中国共産党の経済スパイ活動に対抗するための米司法省の「チャイナ・イニシアチブ」は、人種差別の非難にさらされている。一方、米中の研究協力はリスクが高く、警戒すべきだという懸念の声は依然と根強い。米政府系放送局のボイス・オブ・アメリカ(VOA)が4日に報じた。
米司法省は中国系アメリカ人研究者の起訴に慎重な姿勢を見せている。メリック・ガーランド司法長官は21日、下院の公聴会で、「捜査は人種プロファイリングに基づくものではなく、根拠のある事実のみに基づいて行われる」と述べた。
ガーランド長官は「中国(共産党)は、極めて深刻で攻撃的な脅威である。(中略)それぞれの案件は法律と事実に基づいて評価される。私たちは毎日、中国がらみのスパイ事件に接している」と強調した。
9月には、テネシー大学の胡安明教授が、1年以上続いた裁判の末に無罪となった。
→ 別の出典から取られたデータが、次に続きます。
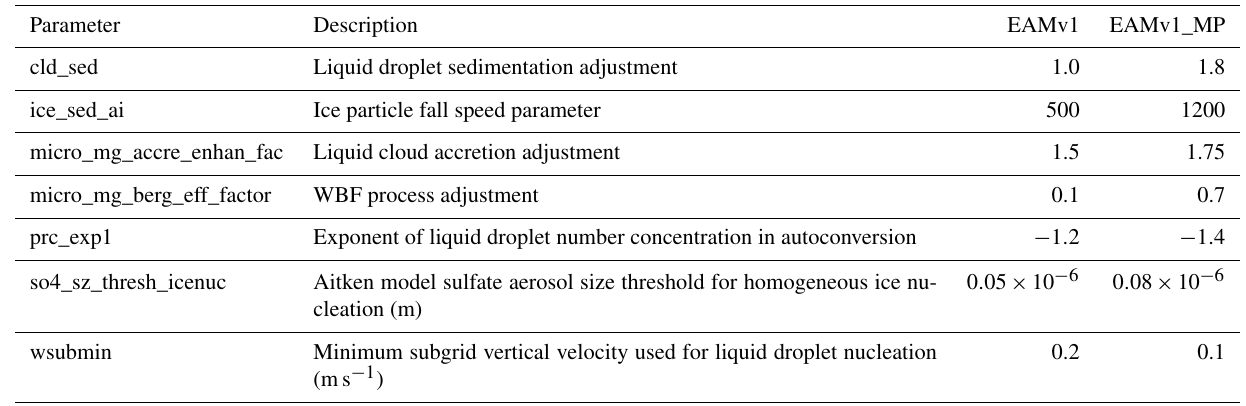
Table 3. Description of tunable parameters and their values in EAMv1 and EAMv1_MP. Parameter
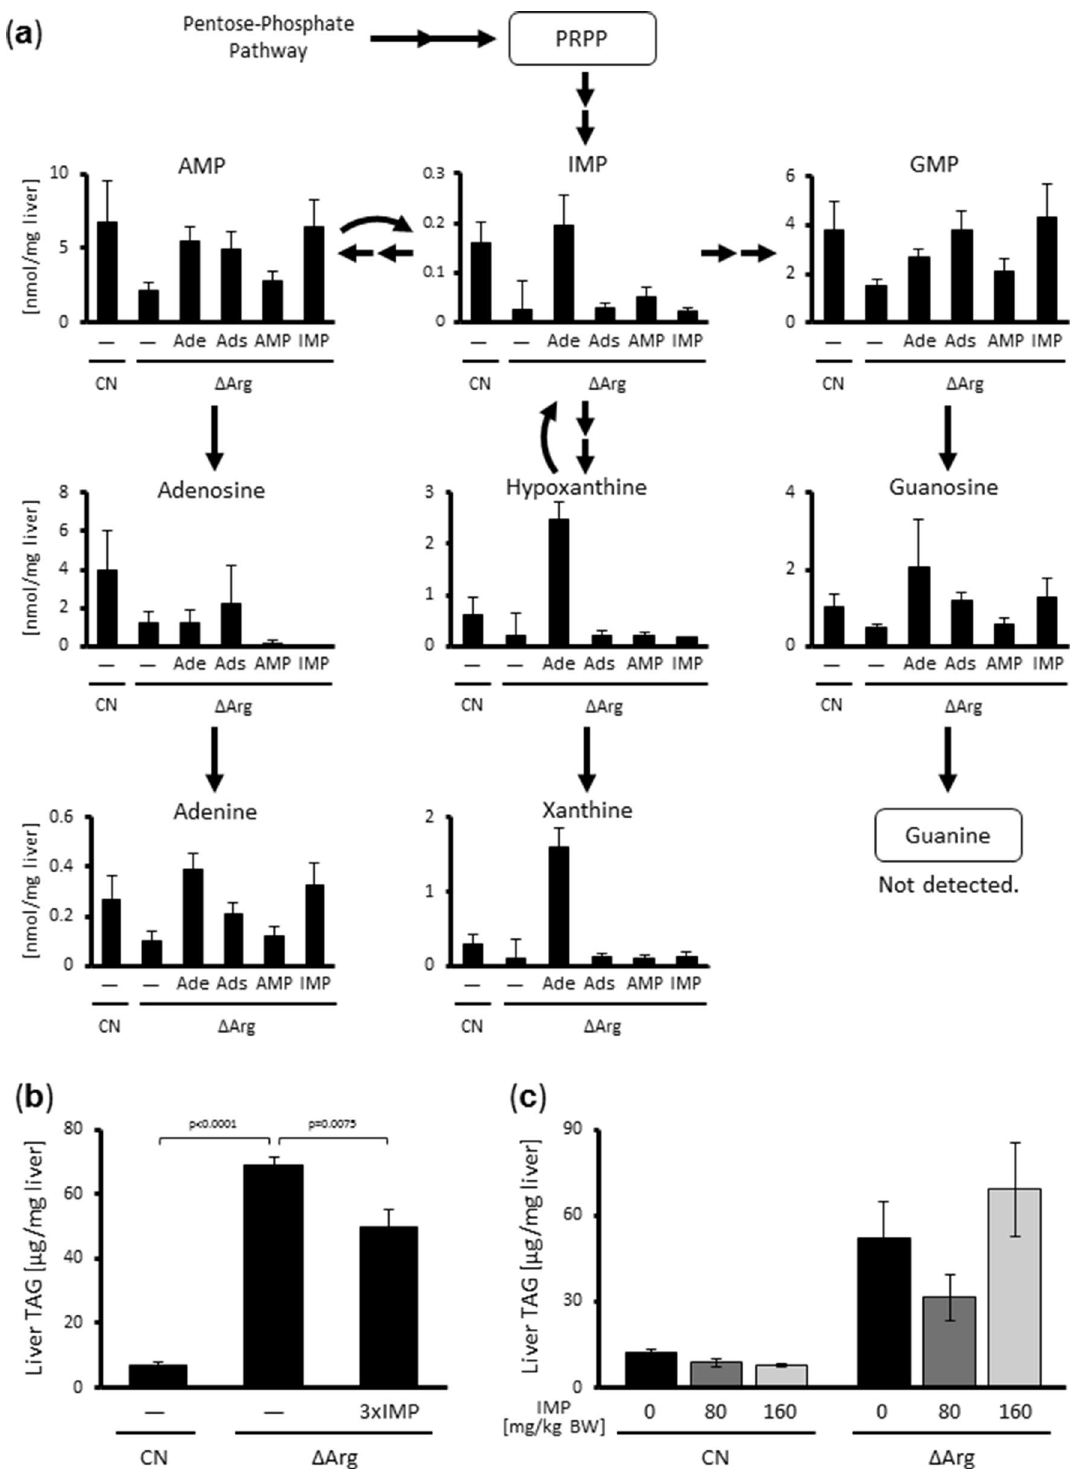
Figure 2. Adenine and related metabolites per se are unlikely to be involved in the hepatic lipid metabolic regulation. ( a ) Schematic diagram of purine metabolism and the levels of each metabolite in the livers of rats shown in Fig. 1d. ( b ) Six-week-old male Wistar rats were fed the CN diet or ΔArg diet with or without 9 g/kg IMP supplement for seven days. TAG levels in their livers were measured. ( c ) Six-week-old male Wistar rats were fed the CN diet or ΔArg diet for seven days. 80 or 160 mg/kg body wt. of IMP solution or just saline was injected via the tail vein at day 1, 3, and 5 after beginning of experimental diets. TAG levels in the livers were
胡氏は昨年 6月、中国の大学との関係を隠してNASAから研究費を受け取っていた疑いで逮捕された。
司法省は今年7月に6件の訴訟を取り下げた。胡氏のケースをきっかけに、米学術界では中国系科学者の調査に対する批判が高まっている。
2018年にトランプ政権が立ち上げた「チャイナ・イニシアチブ」は、米国家安全保障を脅かす中国共産党の経済スパイ活動や技術盗用を調査することを目的としている。
「研究協力にもっと警戒せよ」
ワシントンのシンクタンク、ハドソン研究所の研究員であるケネス・R・ワインスタイン氏は、VOAに対し、「米中の学術交流については、もっと警戒する必要がある。中国(共産党)の軍民融合戦略や国家安全法により、無実の学術的共同研究が悪意のある活動に変わってしまうことがあるからだ。中国(共産党)のスパイによる知的財産の窃盗は、工学、コンピュータサイエンス、バイオテクノロジーの機密性の高い分野で特に深刻である」との見解を述べた。
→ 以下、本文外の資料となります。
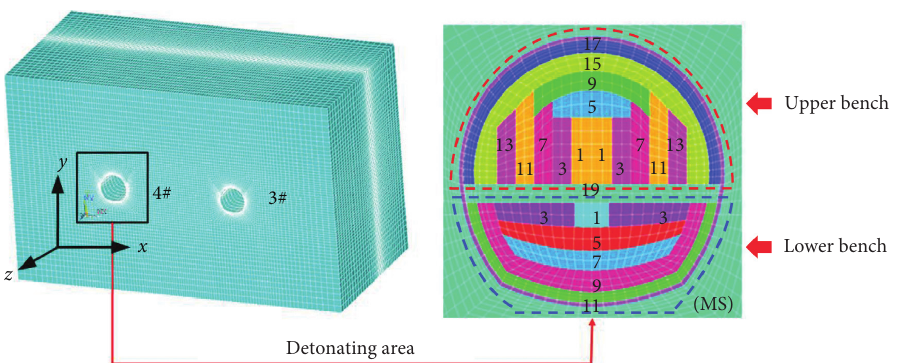
Figure 8: Calculation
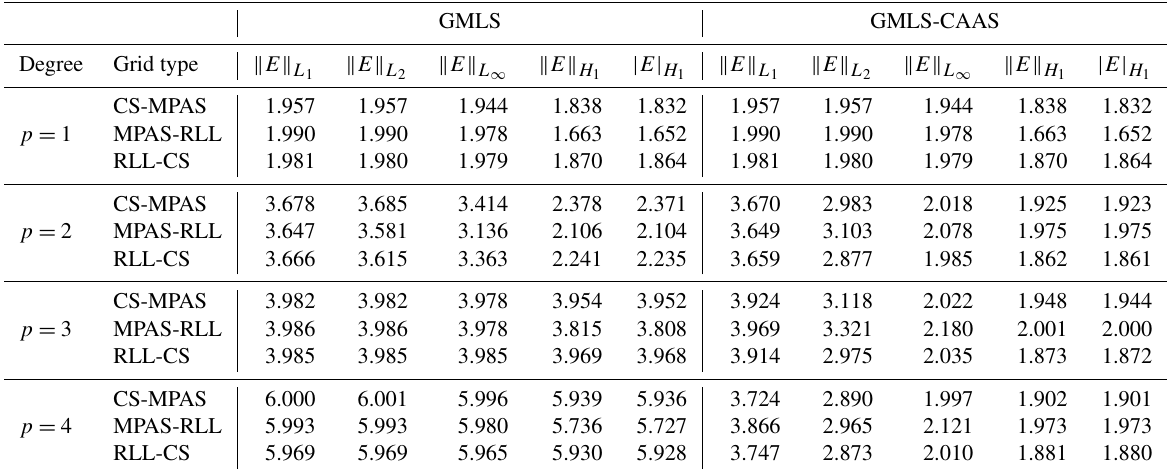
Table 4. GMLS and GMLS-CAAS: convergence rates for the A NALYTICAL F UN 1 field on all mesh types. Note that the superconvergence of gradients for p = 4 appears to be special for A NALYTICAL F UN 1; for A NALYTICAL F UN 2, GMLS converged at about fourth order, as theoretically expected, in (cid:107) E (cid:107) H and | E | H . 1 1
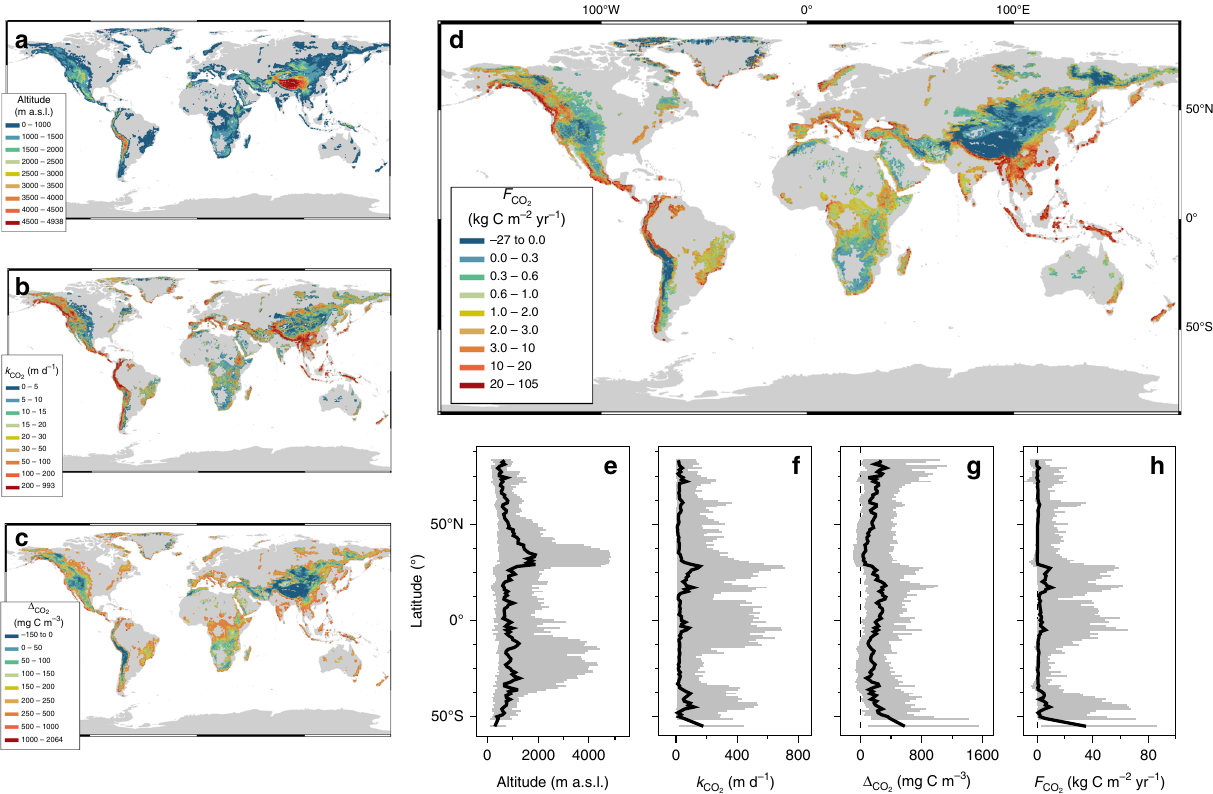
Fig. 3 Global distributions of CO 2 in mountain streams. a Altitude of mountain streams, where mountains as de fi ned according to ref. 7 . b – d Global distribution of predicted CO 2 exchange velocities ( k ), CO 2 gradients between the streamwater and the atmosphere ( Δ CO 2 ) and the areal CO 2 fl uxes CO 2 ( F ), respectively. e – h Latitudinal transects of these same parameters at 1-degree resolution (shown are median values in black and 5 and 95% CO 2 con fi dence intervals in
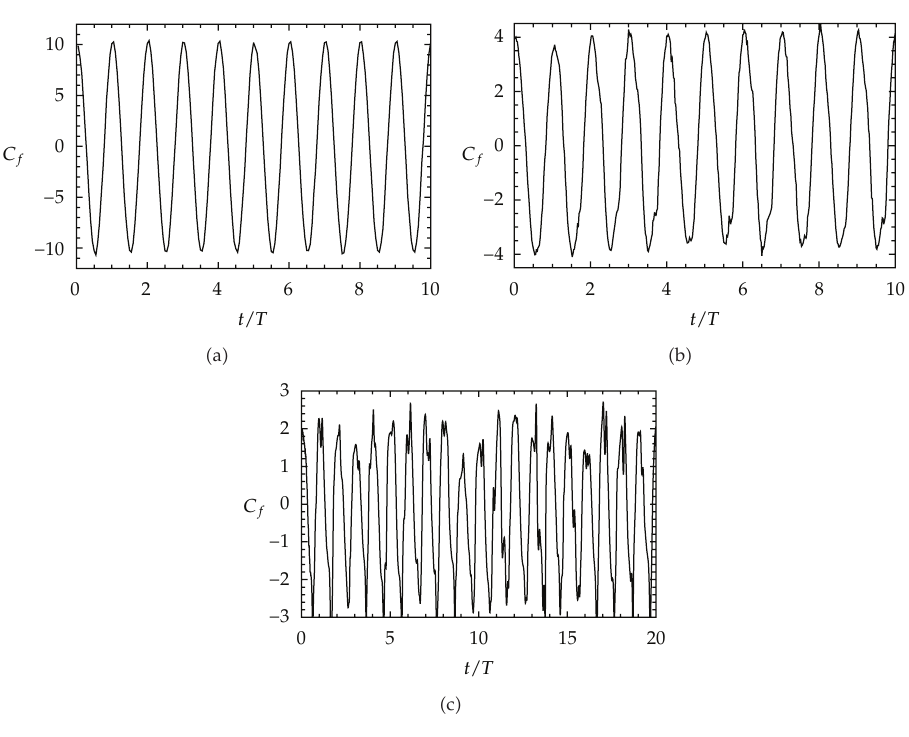
Figure 10: Time histories of C f of the first cylinder at KC (cid:8) 2, 5, and 10.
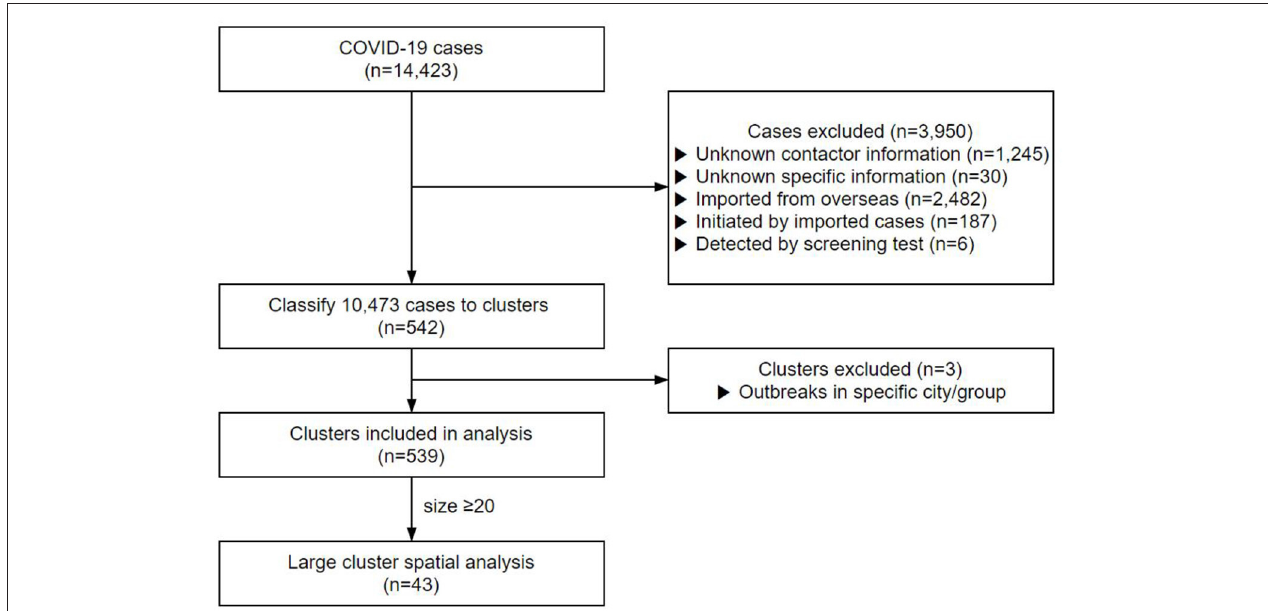
FIGURE 1 | Study population included in the COVID-19 cluster analysis in South Korea.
司法省の統計はこの懸念を裏付けるものである。ガーランド司法長官は公聴会で、「チャイナ・イニシアチブ」のいくつかの成功事例を挙げ、経済スパイ訴追の約80%は中国政府に有利な行為が含まれており、企業秘密窃盗事件の約60%は中国が関与していると指摘した。
5月には、共和党の上院議員8名がガーランド氏に連名の書簡を送り、バイデン政権が検討している学術恩赦計画案を破棄するよう求めた。この計画は、訴追しないことを条件に、学術機関や学者に受け取った外国の資金の開示を求めている。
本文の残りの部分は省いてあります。